The lecture, titled “Trading Kennedy for Kavanaugh: What’s at Stake for Religious Freedom?” will take place at 3 p.m. at Niebuhr Hall. A reception to follow.
Melissa Rogers served as Obama administration special assistant to the president and executive director of the White House Office of Faith-based and Neighborhood Partnerships. Rogers previously served as chair of the inaugural Advisory Council on Faith-based and Neighborhood Partnerships, Executive Director of the Pew Forum on Religion and Public Life, and General Counsel of the Baptist Joint Committee for Religious Liberty. Her areas of expertise include the First Amendment’s religion clauses, religion in American public life, and the interplay of religion, policy, and politics. Rogers co-authored a case book on religion and law for Baylor University Press, Religious Freedom and the Supreme Court (2008). She holds a J.D. from the University of Pennsylvania Law School and a B.A. from Baylor University.

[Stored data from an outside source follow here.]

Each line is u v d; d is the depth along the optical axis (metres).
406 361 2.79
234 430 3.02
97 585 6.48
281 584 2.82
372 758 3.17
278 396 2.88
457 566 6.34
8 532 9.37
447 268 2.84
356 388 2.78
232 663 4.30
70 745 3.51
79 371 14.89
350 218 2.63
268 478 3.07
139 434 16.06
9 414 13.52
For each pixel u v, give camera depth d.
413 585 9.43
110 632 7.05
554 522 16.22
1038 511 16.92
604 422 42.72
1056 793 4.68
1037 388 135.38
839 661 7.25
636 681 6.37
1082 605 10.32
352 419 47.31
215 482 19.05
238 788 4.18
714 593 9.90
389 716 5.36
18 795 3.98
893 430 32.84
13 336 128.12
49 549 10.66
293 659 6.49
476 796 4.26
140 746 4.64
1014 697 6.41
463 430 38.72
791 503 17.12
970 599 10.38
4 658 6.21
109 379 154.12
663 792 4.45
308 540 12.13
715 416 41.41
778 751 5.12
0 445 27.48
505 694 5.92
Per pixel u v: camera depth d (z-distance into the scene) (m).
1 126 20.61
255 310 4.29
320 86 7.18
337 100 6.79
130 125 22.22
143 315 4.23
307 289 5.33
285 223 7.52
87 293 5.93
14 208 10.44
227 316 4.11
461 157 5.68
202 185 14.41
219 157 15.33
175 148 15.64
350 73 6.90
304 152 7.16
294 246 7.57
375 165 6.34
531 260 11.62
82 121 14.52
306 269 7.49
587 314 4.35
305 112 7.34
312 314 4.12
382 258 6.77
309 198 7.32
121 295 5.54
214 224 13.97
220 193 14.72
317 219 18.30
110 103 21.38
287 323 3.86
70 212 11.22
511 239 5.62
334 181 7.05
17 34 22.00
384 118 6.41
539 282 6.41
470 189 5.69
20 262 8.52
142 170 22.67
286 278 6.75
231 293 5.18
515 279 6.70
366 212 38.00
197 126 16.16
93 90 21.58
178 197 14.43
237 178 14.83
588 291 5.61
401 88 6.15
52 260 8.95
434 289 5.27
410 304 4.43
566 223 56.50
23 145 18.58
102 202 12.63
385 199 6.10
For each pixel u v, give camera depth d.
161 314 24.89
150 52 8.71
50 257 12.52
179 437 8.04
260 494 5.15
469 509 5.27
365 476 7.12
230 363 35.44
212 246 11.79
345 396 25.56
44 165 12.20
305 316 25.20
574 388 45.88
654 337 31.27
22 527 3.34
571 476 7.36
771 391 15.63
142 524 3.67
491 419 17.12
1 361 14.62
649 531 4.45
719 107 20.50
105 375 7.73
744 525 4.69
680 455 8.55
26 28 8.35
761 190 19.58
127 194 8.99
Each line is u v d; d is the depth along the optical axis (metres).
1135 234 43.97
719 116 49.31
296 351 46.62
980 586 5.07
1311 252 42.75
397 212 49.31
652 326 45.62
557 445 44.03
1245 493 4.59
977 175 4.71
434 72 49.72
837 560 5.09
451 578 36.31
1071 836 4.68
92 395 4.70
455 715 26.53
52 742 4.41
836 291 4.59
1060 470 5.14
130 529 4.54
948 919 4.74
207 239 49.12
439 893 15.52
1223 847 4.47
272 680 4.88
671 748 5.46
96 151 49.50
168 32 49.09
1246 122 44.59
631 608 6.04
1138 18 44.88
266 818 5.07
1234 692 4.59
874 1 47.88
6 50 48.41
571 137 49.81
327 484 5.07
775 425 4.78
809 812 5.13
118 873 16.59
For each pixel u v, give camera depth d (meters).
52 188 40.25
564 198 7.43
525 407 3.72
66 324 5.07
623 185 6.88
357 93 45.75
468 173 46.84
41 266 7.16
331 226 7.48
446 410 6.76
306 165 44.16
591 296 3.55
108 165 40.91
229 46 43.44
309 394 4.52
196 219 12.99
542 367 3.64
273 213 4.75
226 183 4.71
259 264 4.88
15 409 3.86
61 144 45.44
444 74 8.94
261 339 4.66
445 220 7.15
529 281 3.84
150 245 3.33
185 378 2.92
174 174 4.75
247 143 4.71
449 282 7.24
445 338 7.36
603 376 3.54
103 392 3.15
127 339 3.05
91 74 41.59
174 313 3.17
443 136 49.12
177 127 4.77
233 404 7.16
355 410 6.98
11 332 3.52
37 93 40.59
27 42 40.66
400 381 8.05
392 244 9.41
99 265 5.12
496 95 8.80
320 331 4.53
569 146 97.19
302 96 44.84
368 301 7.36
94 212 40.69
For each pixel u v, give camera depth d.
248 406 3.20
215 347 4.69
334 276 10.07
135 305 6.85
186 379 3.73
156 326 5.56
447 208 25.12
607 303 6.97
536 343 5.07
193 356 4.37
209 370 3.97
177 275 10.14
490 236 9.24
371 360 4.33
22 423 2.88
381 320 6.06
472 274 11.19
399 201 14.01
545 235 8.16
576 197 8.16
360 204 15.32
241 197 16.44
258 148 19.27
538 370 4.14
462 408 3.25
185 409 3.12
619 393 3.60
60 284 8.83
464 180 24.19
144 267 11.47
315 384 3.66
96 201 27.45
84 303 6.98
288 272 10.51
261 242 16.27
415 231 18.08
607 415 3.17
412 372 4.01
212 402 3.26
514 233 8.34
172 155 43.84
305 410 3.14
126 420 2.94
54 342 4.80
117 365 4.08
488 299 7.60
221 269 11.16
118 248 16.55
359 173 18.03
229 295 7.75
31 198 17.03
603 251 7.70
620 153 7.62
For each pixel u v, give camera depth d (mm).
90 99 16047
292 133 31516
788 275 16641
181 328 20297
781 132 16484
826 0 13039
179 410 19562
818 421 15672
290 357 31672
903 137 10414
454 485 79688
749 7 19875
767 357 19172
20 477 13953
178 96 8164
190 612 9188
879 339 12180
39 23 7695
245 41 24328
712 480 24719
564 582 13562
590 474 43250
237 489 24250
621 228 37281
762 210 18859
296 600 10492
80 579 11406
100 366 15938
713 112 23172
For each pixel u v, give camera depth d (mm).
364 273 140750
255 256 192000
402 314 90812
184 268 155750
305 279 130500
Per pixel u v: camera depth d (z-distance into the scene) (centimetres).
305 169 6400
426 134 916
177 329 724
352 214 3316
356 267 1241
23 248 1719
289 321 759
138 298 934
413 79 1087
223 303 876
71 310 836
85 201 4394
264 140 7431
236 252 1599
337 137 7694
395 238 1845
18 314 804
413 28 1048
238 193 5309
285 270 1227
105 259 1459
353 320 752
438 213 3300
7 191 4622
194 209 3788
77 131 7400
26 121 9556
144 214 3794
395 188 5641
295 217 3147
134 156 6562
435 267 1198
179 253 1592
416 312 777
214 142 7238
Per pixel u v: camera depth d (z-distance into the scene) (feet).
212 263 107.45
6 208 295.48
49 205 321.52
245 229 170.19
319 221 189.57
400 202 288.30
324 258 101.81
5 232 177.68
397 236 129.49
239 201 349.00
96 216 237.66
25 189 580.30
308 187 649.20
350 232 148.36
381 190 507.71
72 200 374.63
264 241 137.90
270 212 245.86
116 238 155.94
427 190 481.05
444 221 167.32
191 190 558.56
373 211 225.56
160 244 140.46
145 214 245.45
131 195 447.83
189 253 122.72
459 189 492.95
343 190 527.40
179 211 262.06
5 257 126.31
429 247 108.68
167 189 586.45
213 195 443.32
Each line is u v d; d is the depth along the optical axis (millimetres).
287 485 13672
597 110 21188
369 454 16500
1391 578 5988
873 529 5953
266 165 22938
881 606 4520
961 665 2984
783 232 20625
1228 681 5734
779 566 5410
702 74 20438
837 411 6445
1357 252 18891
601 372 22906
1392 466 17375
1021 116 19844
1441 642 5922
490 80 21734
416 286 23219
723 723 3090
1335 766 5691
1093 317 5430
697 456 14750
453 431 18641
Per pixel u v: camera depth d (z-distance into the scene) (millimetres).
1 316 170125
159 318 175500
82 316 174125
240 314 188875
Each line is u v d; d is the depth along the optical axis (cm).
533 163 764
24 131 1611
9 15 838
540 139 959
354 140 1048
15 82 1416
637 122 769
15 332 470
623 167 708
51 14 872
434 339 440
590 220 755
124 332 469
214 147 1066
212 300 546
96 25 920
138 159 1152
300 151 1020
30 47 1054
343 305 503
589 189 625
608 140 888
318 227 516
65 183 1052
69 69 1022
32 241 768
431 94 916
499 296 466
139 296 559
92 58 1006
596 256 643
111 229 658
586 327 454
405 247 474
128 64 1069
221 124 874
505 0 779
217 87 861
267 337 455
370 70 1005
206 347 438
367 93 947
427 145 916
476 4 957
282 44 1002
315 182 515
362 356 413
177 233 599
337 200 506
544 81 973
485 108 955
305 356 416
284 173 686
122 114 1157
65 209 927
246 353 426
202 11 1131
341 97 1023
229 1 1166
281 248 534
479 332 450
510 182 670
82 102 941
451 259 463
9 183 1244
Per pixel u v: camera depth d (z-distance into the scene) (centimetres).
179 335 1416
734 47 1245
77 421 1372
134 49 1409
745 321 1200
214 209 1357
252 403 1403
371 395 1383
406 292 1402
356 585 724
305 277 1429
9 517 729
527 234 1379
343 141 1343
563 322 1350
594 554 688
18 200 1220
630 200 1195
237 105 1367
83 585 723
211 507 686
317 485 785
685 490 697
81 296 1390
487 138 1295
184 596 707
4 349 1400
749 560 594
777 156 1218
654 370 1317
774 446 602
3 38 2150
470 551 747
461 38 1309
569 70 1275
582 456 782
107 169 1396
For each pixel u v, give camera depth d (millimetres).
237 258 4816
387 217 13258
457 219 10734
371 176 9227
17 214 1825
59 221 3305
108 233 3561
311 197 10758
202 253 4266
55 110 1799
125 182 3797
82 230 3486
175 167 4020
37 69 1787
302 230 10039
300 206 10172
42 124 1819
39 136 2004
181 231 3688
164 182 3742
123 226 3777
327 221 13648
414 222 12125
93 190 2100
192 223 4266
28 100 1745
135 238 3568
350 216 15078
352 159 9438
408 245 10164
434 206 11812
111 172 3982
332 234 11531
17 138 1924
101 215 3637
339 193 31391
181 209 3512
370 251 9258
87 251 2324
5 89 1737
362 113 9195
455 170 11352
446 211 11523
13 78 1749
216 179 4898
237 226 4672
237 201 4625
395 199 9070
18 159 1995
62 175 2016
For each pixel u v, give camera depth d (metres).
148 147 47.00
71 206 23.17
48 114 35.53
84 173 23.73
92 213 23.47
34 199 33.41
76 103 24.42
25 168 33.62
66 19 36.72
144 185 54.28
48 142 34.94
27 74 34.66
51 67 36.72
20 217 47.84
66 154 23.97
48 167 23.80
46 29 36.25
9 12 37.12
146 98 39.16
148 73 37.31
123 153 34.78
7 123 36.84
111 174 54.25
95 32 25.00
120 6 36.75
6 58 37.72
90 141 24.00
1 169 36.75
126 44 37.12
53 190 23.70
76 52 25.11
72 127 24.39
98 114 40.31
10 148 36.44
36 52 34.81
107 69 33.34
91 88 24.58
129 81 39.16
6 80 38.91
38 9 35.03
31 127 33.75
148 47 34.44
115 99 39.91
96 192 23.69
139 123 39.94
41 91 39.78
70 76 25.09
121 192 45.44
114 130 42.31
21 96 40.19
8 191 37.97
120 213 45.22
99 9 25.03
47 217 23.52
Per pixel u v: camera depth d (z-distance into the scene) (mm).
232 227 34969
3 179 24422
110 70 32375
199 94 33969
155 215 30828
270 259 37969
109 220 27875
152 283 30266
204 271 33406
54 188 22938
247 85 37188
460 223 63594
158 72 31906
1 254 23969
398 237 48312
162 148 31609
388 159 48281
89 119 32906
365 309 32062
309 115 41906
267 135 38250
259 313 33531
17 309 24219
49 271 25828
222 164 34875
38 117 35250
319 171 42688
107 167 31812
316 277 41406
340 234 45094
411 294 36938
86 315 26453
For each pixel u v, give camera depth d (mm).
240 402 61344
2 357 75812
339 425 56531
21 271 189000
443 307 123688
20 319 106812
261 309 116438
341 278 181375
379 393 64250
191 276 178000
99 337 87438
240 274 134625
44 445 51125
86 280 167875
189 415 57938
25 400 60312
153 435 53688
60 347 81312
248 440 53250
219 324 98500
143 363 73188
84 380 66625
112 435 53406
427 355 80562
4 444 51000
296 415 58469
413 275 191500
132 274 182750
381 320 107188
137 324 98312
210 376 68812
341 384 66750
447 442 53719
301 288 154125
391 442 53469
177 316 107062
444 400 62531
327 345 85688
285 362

In her lecture, Rogers will consider some ways in which Justice Kennedy’s voice and vote mattered in religious freedom cases, and how a Justice Kavanaugh might change that calculus.
The White House has described the Kavanaugh appointment as part of President Trump’s efforts to “reshap[e] the judiciary,” work that “goes hand-in-hand” with the President’s program to “promot[e] individual liberties and religious freedoms.”
The Loring Sabin Ensign Lectureship in Contemporary Interpretation of Religious Issues was founded in 1994 by church members and other friends to honor Loring S. Ensign ’51 M.Div. for his quarter-century of service as pastor of the Southport, Conn., Congregational Church.